A Hong Kong court has handed down a six-month hospital order to a woman with an intellectual disability after finding her guilty of gouging her sister’s eye out last month.
After hearing witness statements and evidence from experts, magistrate Lam Tsz-kwan convicted Ma Wai-king, 59, of one count of inflicting grievous bodily harm, and accepted recommendations by psychiatrists to send her to the Castle Peak psychiatric hospital, Ming Pao reports.
Ma Wai-king assaulted her bedridden sister, Ma Wai-kuen, 66, on April 30. Wai-king is the youngest of three sisters who lived together in an apartment in Tai Hang, where the incident took place.
The newspaper reports that the defendant’s second eldest sister, Ma Wai-chong, 64, told the Eastern Magistrates Court today that she remembered helping the defendant go to the toilet at 1am that morning before going back to bed, but was woken up at 4am by screams coming from her eldest sister’s room.
She told the court she found blood in the living room, and saw that her eldest sister’s left eyeball was hanging out of its socket.
Lau Siu-ki, the emergency room doctor who tended to Wai-keun after she was rushed to the hospital, also testified as an expert.

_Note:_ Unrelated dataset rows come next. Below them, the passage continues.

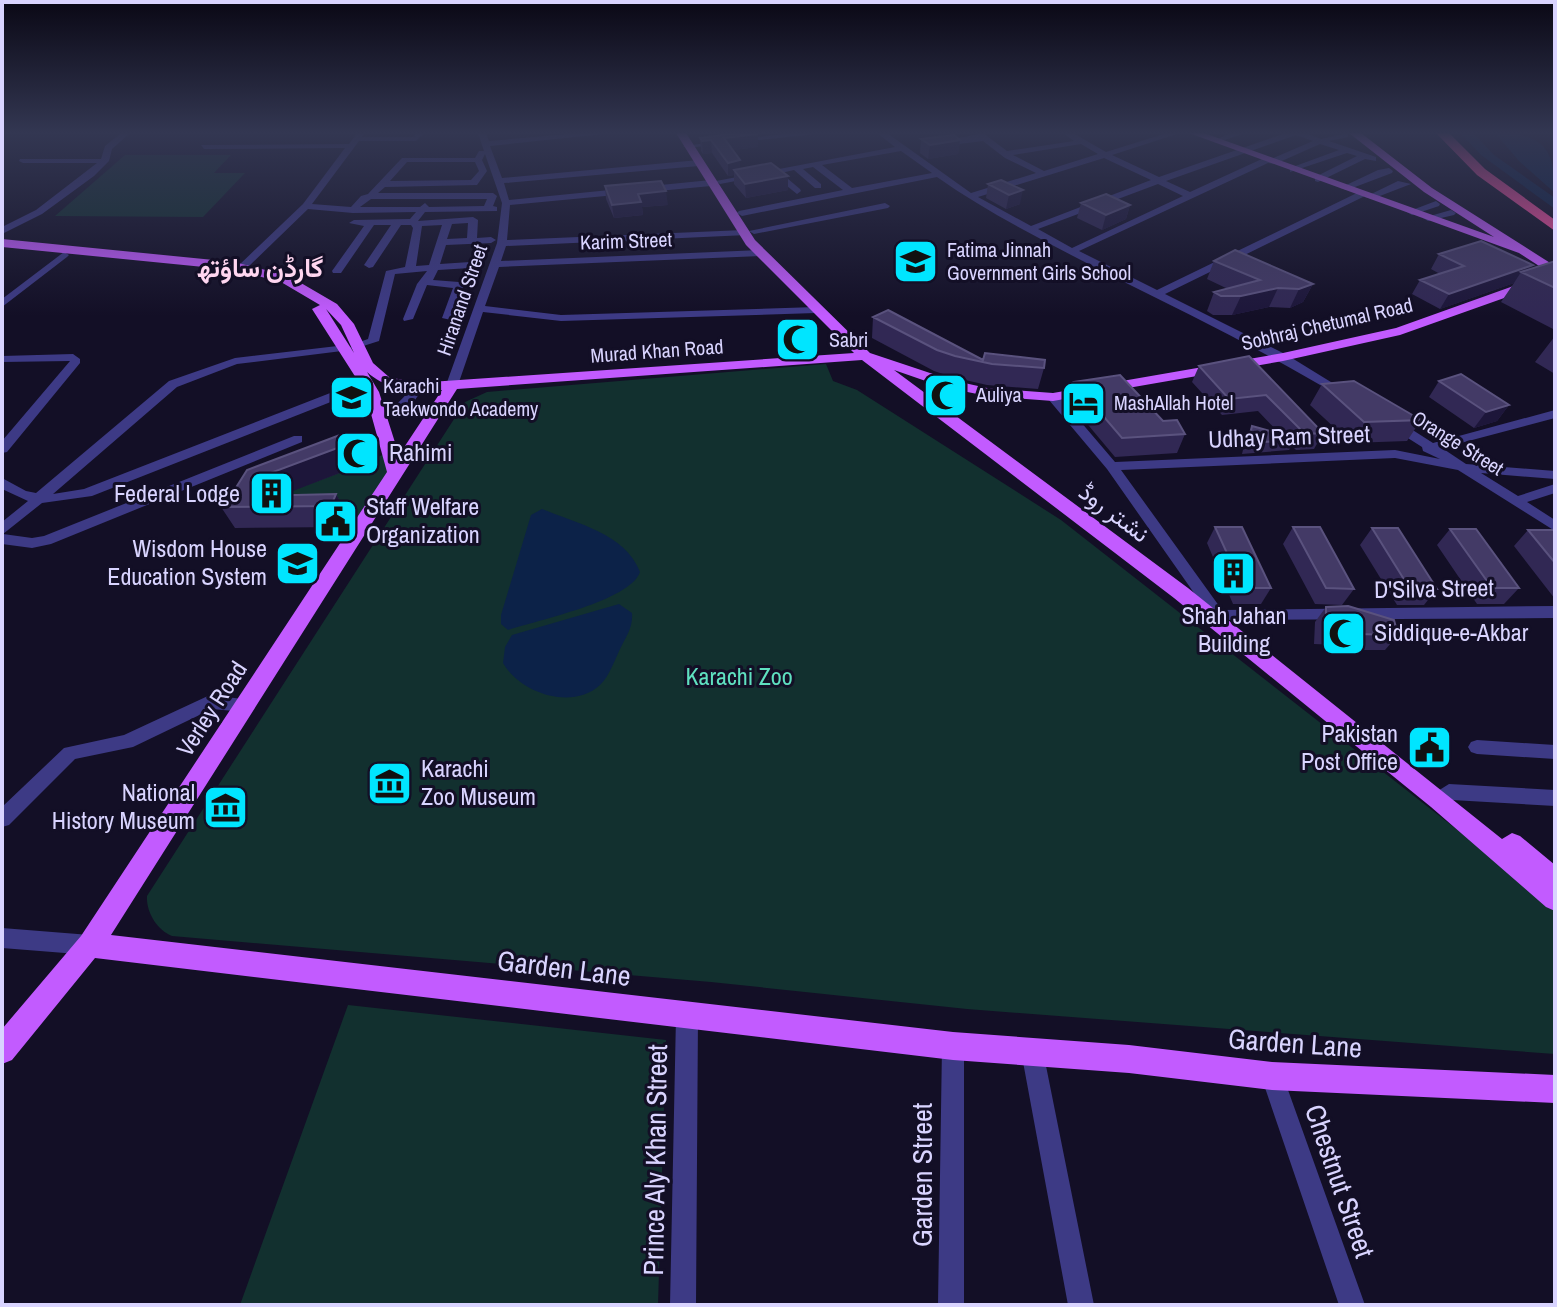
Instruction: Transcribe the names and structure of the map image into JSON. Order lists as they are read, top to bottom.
{
  "streets": {
    "main road": [
      "Sobhraj Chetumal Road",
      "Murad Khan Road",
      "نشتر روڈ",
      "Verley Road",
      "Garden Lane"
    ],
    "street": [
      "Karim Street",
      "Hiranand Street",
      "Udhay Ram Street",
      "Orange Street",
      "D'Silva Street",
      "Prince Aly Khan Street",
      "Garden Street",
      "Chestnut Street"
    ]
  },
  "crossings": [
    ["Karim Street", "Hiranand Street"],
    ["Karim Street", "نشتر روڈ"],
    ["Hiranand Street", "Murad Khan Road"],
    ["Hiranand Street", "Verley Road"],
    ["Sobhraj Chetumal Road", "Murad Khan Road"],
    ["Sobhraj Chetumal Road", "نشتر روڈ"],
    ["Murad Khan Road", "نشتر روڈ"],
    ["Murad Khan Road", "Verley Road"],
    ["Udhay Ram Street", "Orange Street"],
    ["نشتر روڈ", "D'Silva Street"],
    ["Verley Road", "Garden Lane"],
    ["Garden Lane", "Prince Aly Khan Street"],
    ["Garden Lane", "Garden Street"],
    ["Garden Lane", "Chestnut Street"]
  ],
  "districts": ["گارڈن ساؤتھ"],
  "parks": ["Karachi Zoo"],
  "places": {
    "school or university": ["Fatima Jinnah Government Girls School", "Karachi Taekwondo Academy", "Wisdom House Education System"],
    "mosque": [
      "Sabri",
      "Auliya",
      "Rahimi",
      "Siddique-e-Akbar"
    ],
    "hotel": ["MashAllah Hotel"],
    "building": ["Federal Lodge", "Shah Jahan Building"],
    "public building": ["Staff Welfare Organization", "Pakistan Post Office"],
    "museum": ["Karachi Zoo Museum", "National History Museum"]
  }
}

He told the court that they found traces of a fingernail on the cornea of the left eye, close to the pupil, and that the vitreous — the clear gel that fills the space between the lens and the retina of the eyeball — had flowed out.
He added that given that the victim is bedridden, it’s wasn’t implausible that Wai-king had been able to gouge out the eyeball with her bare hands.
Ming Pao reports that the defendant was flanked by three female police officers, and was seen fidgeting in the dock throughout the proceedings, and at several points was physically restrained by the officers.
The decision comes after the court heard that the defendant has the mental age of a 21-month-old child, and was therefore unfit to enter a plea.